The Tories had 14 years to resolve things and in reality, by any measure, they got much worse. Their ideological austerity and supply-side economics – tax breaks for the wealthy, cutting off investment (causing us with poor productivity and wages), and failing to support young people after the pandemic – didn’t work.

Legacy of Failure Under the Previous Government

Quality of life dropped by the biggest amount since records began, child poverty hit record levels, NHS waiting lists in England were the highest on record, wages remained flat, a housing crisis became entrenched, young people scarred by Covid were abandoned. The record of failure continues.

A single budget alone can’t fix everything, so Labour has a long-term plan for renewal and for rewiring the country. And we have to go out and keep making the case for why our approach will yield benefits.

Welfare Spending and Child Poverty

During the Tories, welfare spending rose substantially. As did child poverty, because they failed to tackle the underlying issues: low pay, high housing costs, significant inequalities in education, health and regions. The state ends up paying more to deal with the effects instead of the solution.

It’s why we are building more social housing than for a generation, increasing wages and new rights for workers, greatly increasing investment in infrastructure and new industries, getting waiting lists down and lowering the costs of childcare and energy as we pursue clean power.

Ending the Two-Child Limit

This is also the reason we are completely justified to use this budget to remove the two-child benefit cap.

For eight long years, since it was introduced, low-income families with children have endured from a cruel social experiment that was branded as fair for working people when it was the opposite. Most of the families impacted by it have a parent in work.

It has only served to push 300,000 more children into poverty – which, ultimately, costs us more, as well as being callous and unethical.

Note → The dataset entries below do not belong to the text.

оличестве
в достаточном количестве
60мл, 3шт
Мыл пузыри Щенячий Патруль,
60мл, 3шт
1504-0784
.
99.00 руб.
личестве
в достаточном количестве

Tangible Effects in Local Areas

From experience from my own district – where over 5,000 children will be raised out of poverty as a result of abolishing the cap – the real impact it’s had. Children wearing low-cost wellies as school shoes, children going to bed without food and cold, living in overcrowded, mouldy homes, parents during the holidays depending on food banks for a simple meal or small gift for their kids.

I also see the impact on schools, teachers, social workers, doctors and charities who are already stretched but have to redirect time and resources to supporting children who are living with the results of deep poverty.

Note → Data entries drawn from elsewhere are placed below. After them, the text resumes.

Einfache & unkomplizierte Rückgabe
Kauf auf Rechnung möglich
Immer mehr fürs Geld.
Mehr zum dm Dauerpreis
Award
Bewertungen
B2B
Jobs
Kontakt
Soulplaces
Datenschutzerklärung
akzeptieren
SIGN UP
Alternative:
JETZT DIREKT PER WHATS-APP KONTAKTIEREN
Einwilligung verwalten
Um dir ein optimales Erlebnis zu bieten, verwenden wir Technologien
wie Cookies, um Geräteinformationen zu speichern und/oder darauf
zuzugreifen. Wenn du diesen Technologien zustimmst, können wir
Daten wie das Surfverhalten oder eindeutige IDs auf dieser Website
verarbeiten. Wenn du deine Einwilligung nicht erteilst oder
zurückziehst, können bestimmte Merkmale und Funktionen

Lasting Consequences of Child Poverty

Just one in four pupils from the poorest families achieve five good GCSEs, compared with almost 75% among wealthier families. This sets them up for the disadvantages they face throughout their lives: unrealized potential, economic struggles and ill health. Children who were raised in poverty are more likely to be jobless or poor as adults.

Confronting child poverty isn’t just a ethical duty, it is a future-oriented strategy. Poverty costs the economy significantly more than the £3bn cost of lifting the two-child cap, or expanding free school meals.

This is the reason we acted urgently in the budget, despite the very difficult economic context. Every day with this cap in place sees more than 100 extra children pushed into poverty. The benefits of lifting it will not occur overnight either, so acting early in the parliament was vital.

The cap was a symbol to 14 years of failed conservative ideology. Now it is abolished.

Equitable Funding for Policies

We, as Labour, can also be explicit that these measures are being paid for in a just way – from a new gambling levy, eliminating tax loopholes and a new “mansion tax”.

Final Thoughts

Fairness and purpose – that’s how we will win the contest of ideas. This budget is a definitive statement that we won the election as Labour, and will lead as Labour. As I consistently said during my campaign to become deputy leader, we must reclaim the political megaphone and set the agenda more strongly about what’s truly flawed with the country and how we are fixing it. We’ve definitely done that this week.

So let’s keep hold of it and win this fight about how we will rebuild Britain and address the deep inequalities holding us back.

Amanda Sullivan
Amanda Sullivan

A tech enthusiast and writer with a passion for exploring emerging technologies and their impact on society.